Il film che verrà diretto da Tim Burton e prodotto da Margot Robbie, annunciato oltre un anno fa, ha trovato chi si occuperà dello script

Una foto di Attack of the Fifty Foot Woman

Tim Burton sembra abbia intenzione di riportare sul grande schermo Attack of the Fifty Foot Woman e il progetto, come rivelato ieri da Variety, ha trovato le sue sceneggiatrici. Saranno infatti Danya Jimenez e Hannah McMechan a firmare lo script del progetto che verrà realizzato da Warner Bros.

I primi dettagli del reboot

Il lungometraggio è in fase di sviluppo fin dal 2024 e l'obiettivo è di riportare nelle sale la storia dell'ereditiera che inizia a crescere in modo incontrollato dopo un incontro alieno, decidendo di vendicarsi del marito che l'ha tradita.

Tim Burton, oltre a occuparsi della regia della nuova versione di Attack of the Fifty Foot Woman, ne sarà anche il produttore esecutivo insieme ad Andrew Mittman e Tommy Harper. La prima versione della sceneggiatura è stata firmata da Gillian Flynn e ora saranno Danya Jimenez e Hannah McMechan, autrici del successo KPop Demon Hunters (di cui potete leggere la nostra recensione), a delineare la storia.
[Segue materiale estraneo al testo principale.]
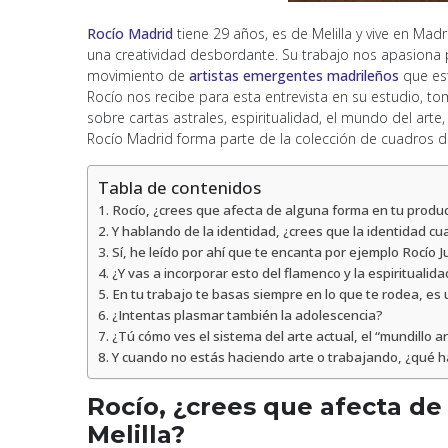
Rocío Madrid
tiene 29 años, es de Melilla y vive en Mad
una creatividad desbordante. Su trabajo nos apasiona 
movimiento de
artistas emergentes madrileños
que est
Rocío nos recibe para esta entrevista en su estudio,
sobre cartas astrales, espiritualidad, el mundo del arte,
Rocío Madrid forma parte de la colección de cuadros 
Tabla de contenidos
Rocío, ¿crees que afecta de alguna forma en tu producc
Y hablando de la identidad, ¿crees que la identidad c
Sí, he leído por ahí que te encanta por ejemplo Rocío
¿Y vas a incorporar esto del flamenco y la espirituali
En tu trabajo te basas siempre en lo que te rodea, es
¿Intentas plasmar también la adolescencia?
¿Tú cómo ves el sistema del arte actual, el “mundillo ar
Y cuando no estás haciendo arte o trabajando, ¿qué 
Rocío, ¿crees que afecta de
Melilla?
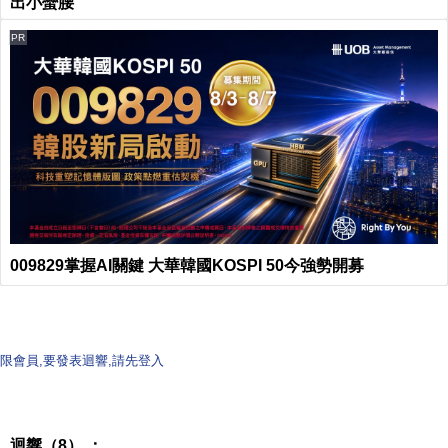
出小蠻腰
PR
009829掌握AI關鍵 大華韓國KOSPI 50今強勢開募
限會員,要發表迴響,請先登入
迴響（8） ：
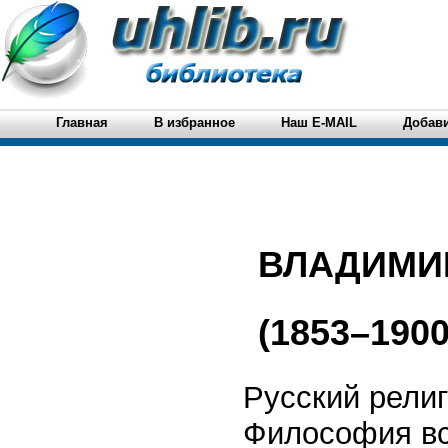
Главная
В избранное
Наш E-MAIL
Добави
ВЛАДИМИ
(1853–1900
Русский религ
Философия вс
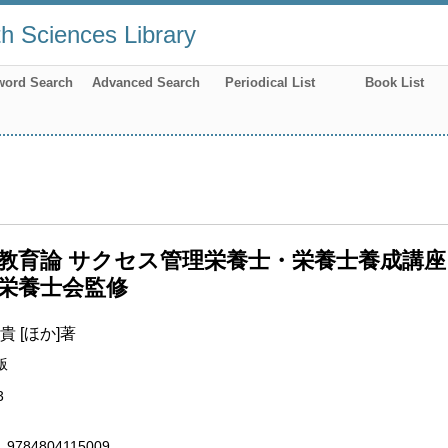
th Sciences Library
word Search
Advanced Search
Periodical List
Book List
教育論 サクセス管理栄養士・栄養士養成講座 
栄養士会監修
貴 [ほか]著
版
3
9784804115009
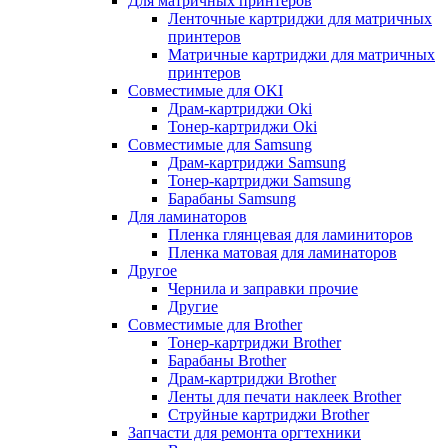
Для матричных принтеров
Ленточные картриджи для матричных
принтеров
Матричные картриджи для матричных
принтеров
Совместимые для OKI
Драм-картриджи Oki
Тонер-картриджи Oki
Совместимые для Samsung
Драм-картриджи Samsung
Тонер-картриджи Samsung
Барабаны Samsung
Для ламинаторов
Пленка глянцевая для ламиниторов
Пленка матовая для ламинаторов
Другое
Чернила и заправки прочие
Другие
Совместимые для Brother
Тонер-картриджи Brother
Барабаны Brother
Драм-картриджи Brother
Ленты для печати наклеек Brother
Струйные картриджи Brother
Запчасти для ремонта оргтехники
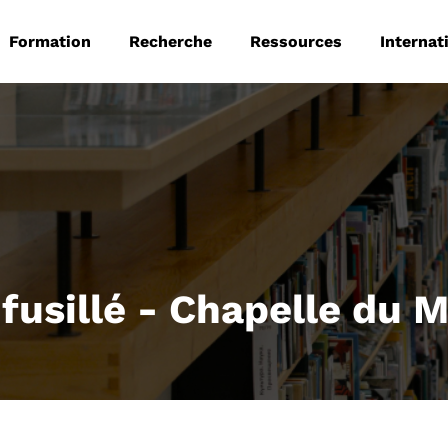
 principale
Aller au contenu principal
Formation
Recherche
Ressources
Internat
n fusillé - Chapelle du 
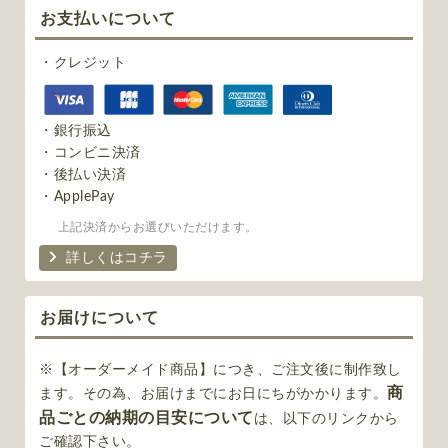
お支払いについて
・クレジット
・銀行振込
・コンビニ決済
・後払い決済
・ApplePay
上記決済からお選びいただけます。
詳しくはコチラ
お届けについて
※【オーダーメイド商品】につき、ご注文後に制作致し
商
ます。その為、お届けまでにお日にちがかかります。
品ごとの納期の目安について
は、以下のリンクから
ご確認下さい。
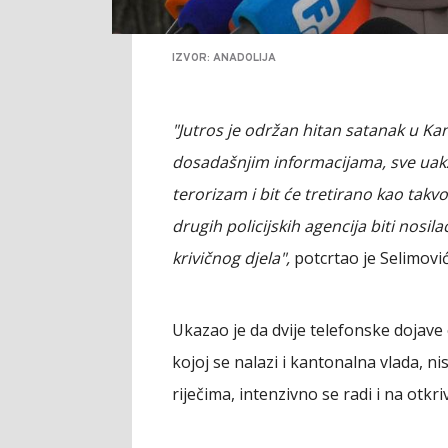
IZVOR: ANADOLIJA
"Jutros je održan hitan satanak u K
dosadašnjim informacijama, sve uakzu
terorizam i bit će tretirano kao tak
drugih policijskih agencija biti nosil
krivičnog djela",
potcrtao je Selimović
Ukazao je da dvije telefonske dojave
kojoj se nalazi i kantonalna vlada, 
riječima, intenzivno se radi i na otkr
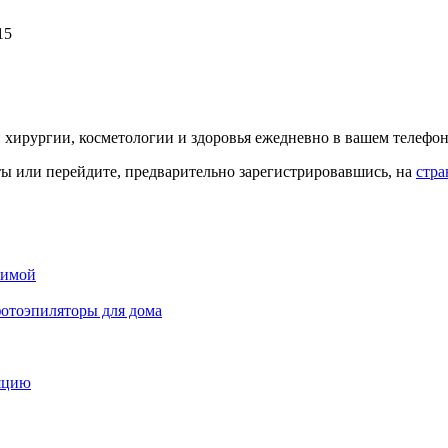
15
й хирургии, косметологии и здоровья ежедневно в вашем телефон
кты или перейдите, предварительно зарегистрировавшись, на
стра
зимой
отоэпиляторы для дома
ляцию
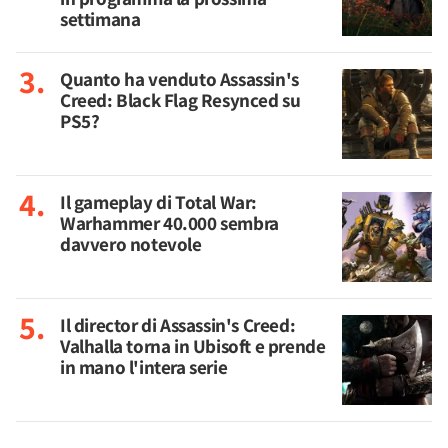
settimana
Quanto ha venduto Assassin's
Creed: Black Flag Resynced su
PS5?
Il gameplay di Total War:
Warhammer 40.000 sembra
davvero notevole
Il director di Assassin's Creed:
Valhalla torna in Ubisoft e prende
in mano l'intera serie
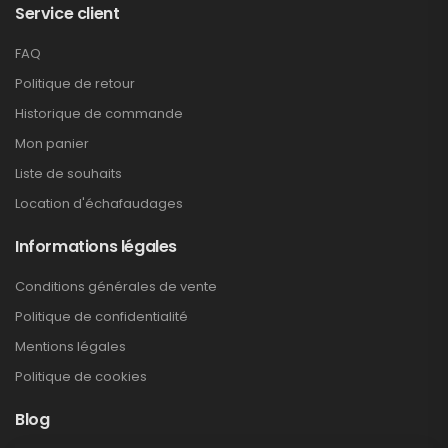
Service client
FAQ
Politique de retour
Historique de commande
Mon panier
Liste de souhaits
Location d'échafaudages
Informations légales
Conditions générales de vente
Politique de confidentialité
Mentions légales
Politique de cookies
Blog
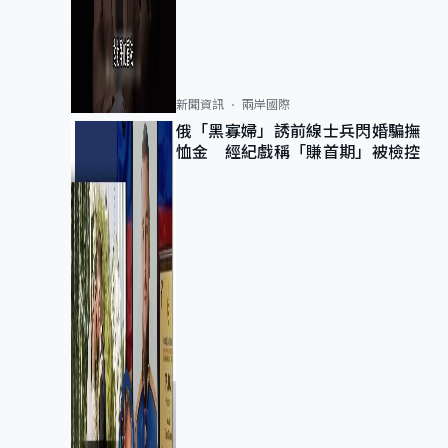
新聞資訊
兩岸國際
俄「黑寡婦」誘前線士兵閃婚騙撫
恤金 經紀戲稱「賺首期」被檢控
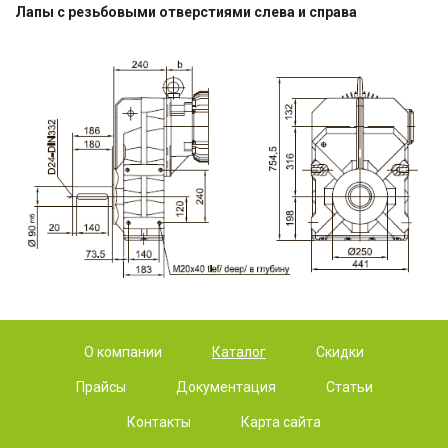
Лапы с резьбовыми отверстиями слева и справа
О компании
Каталог
Скидки
Прайсы
Документация
Статьи
Контакты
Карта сайта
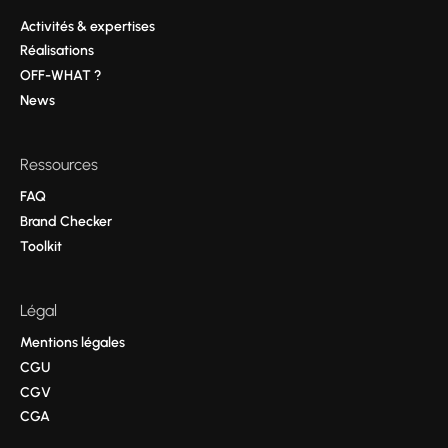
Activités & expertises
Réalisations
OFF-WHAT ?
News
Ressources
FAQ
Brand Checker
Toolkit
Légal
Mentions légales
CGU
CGV
CGA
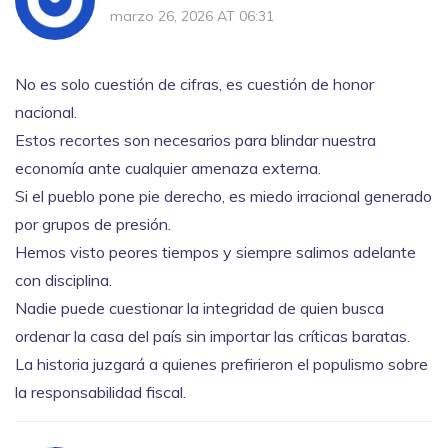
marzo 26, 2026 AT 06:31
No es solo cuestión de cifras, es cuestión de honor
nacional.
Estos recortes son necesarios para blindar nuestra
economía ante cualquier amenaza externa.
Si el pueblo pone pie derecho, es miedo irracional generado
por grupos de presión.
Hemos visto peores tiempos y siempre salimos adelante
con disciplina.
Nadie puede cuestionar la integridad de quien busca
ordenar la casa del país sin importar las críticas baratas.
La historia juzgará a quienes prefirieron el populismo sobre
la responsabilidad fiscal.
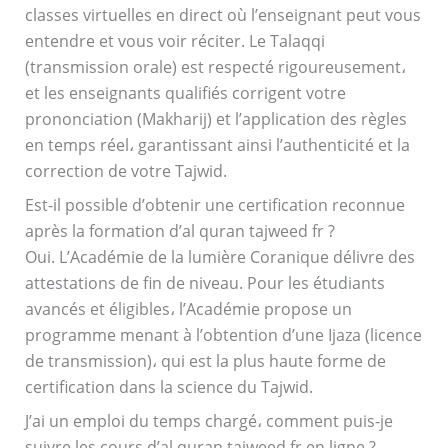
classes virtuelles en direct où l’enseignant peut vous
entendre et vous voir réciter. Le Talaqqi
(transmission orale) est respecté rigoureusement،
et les enseignants qualifiés corrigent votre
prononciation (Makharij) et l’application des règles
en temps réel، garantissant ainsi l’authenticité et la
correction de votre Tajwid.
Est-il possible d’obtenir une certification reconnue
après la formation d’al quran tajweed fr ?
Oui. L’Académie de la lumière Coranique délivre des
attestations de fin de niveau. Pour les étudiants
avancés et éligibles، l’Académie propose un
programme menant à l’obtention d’une Ijaza (licence
de transmission)، qui est la plus haute forme de
certification dans la science du Tajwid.
J’ai un emploi du temps chargé، comment puis-je
suivre les cours d’al quran tajweed fr en ligne ?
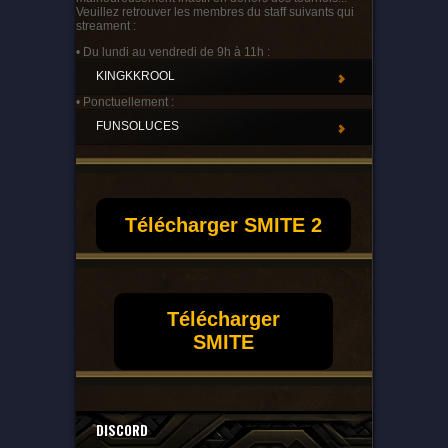
Veuillez retrouver les membres du staff suivants qui
streament :
• Du lundi au vendredi de 9h à 11h :
KINGKKROOL
• Ponctuellement :
FUNSOLUCES
Télécharger SMITE 2
Télécharger
SMITE
DISCORD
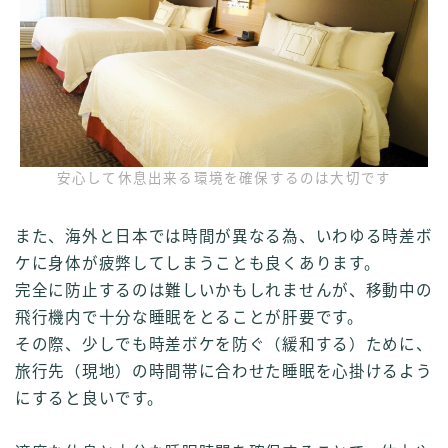
安心して休息出来る環境を確保するのは大切です
また、海外と日本では時間が異なる為、いわゆる時差ボ
ケに身体が疲弊してしまうことも良くあります。
完全に防止するのは難しいかもしれませんが、移動中の
飛行機内で十分な睡眠をとることが肝要です。
その際、少しでも時差ボケを防ぐ（緩和する）ために、
旅行先（現地）の時間帯に合わせた睡眠を心掛けるよう
にすると良いです。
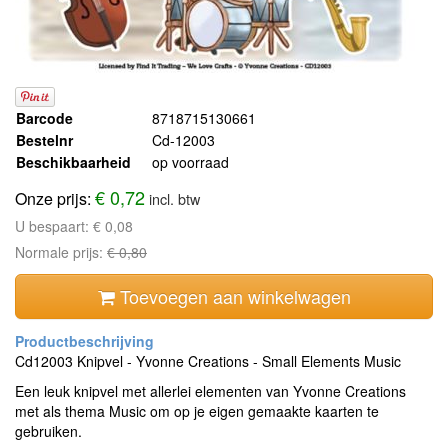
Barcode
8718715130661
Bestelnr
Cd-12003
Beschikbaarheid
op voorraad
€ 0,72
Onze prijs:
incl. btw
U bespaart:
€ 0,08
Normale prijs:
€ 0,80
Toevoegen aan winkelwagen
Cd12003 Knipvel - Yvonne Creations - Small Elements Music
Een leuk knipvel met allerlei elementen van Yvonne Creations
met als thema Music om op je eigen gemaakte kaarten te
gebruiken.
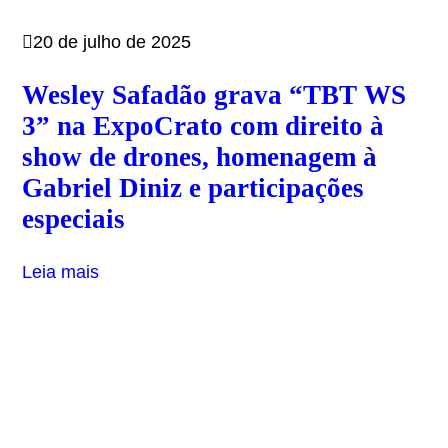
20 de julho de 2025
Wesley Safadão grava “TBT WS
3” na ExpoCrato com direito à
show de drones, homenagem à
Gabriel Diniz e participações
especiais
Leia mais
Nel team della produzione del film ci sarà anche LuckyChap, la casa di produzione di Margot Robbie (che inizialmente era indicata come possibile protagonista), Tom Ackerley e Josey McNamara.

I dubbi di Burton

Il regista, in estate, aveva risposto con molta cautela a chi gli chiedeva un aggiornamento sul progetto. Burton aveva infatti spiegato: "Una cosa che ho imparato molto presto è che finché non sono sul set, non so se sto davvero facendo un film. Una volta stavo lavorando a un Superman, un'altra a un altro progetto per un anno intero, e poi non se n'è fatto nulla".

Tim Burton parla del futuro dopo Mercoledì: "Ho lavorato bene con Lady Gaga, spero ricapiti" Tim Burton parla del futuro dopo Mercoledì: 'Ho lavorato bene con Lady Gaga, spero ricapiti'

Tim aveva aggiunto: "Sono esperienze traumatiche, emotivamente difficili. Così ora mi proteggo. A Hollywood puoi pensare di fare qualcosa, finché non ti dicono che non la farai. Aspetto di essere sul set, e solo allora dirò 'sì', perché significa che lo sto davvero facendo. Ma prima di quel momento, non ne sono sicuro."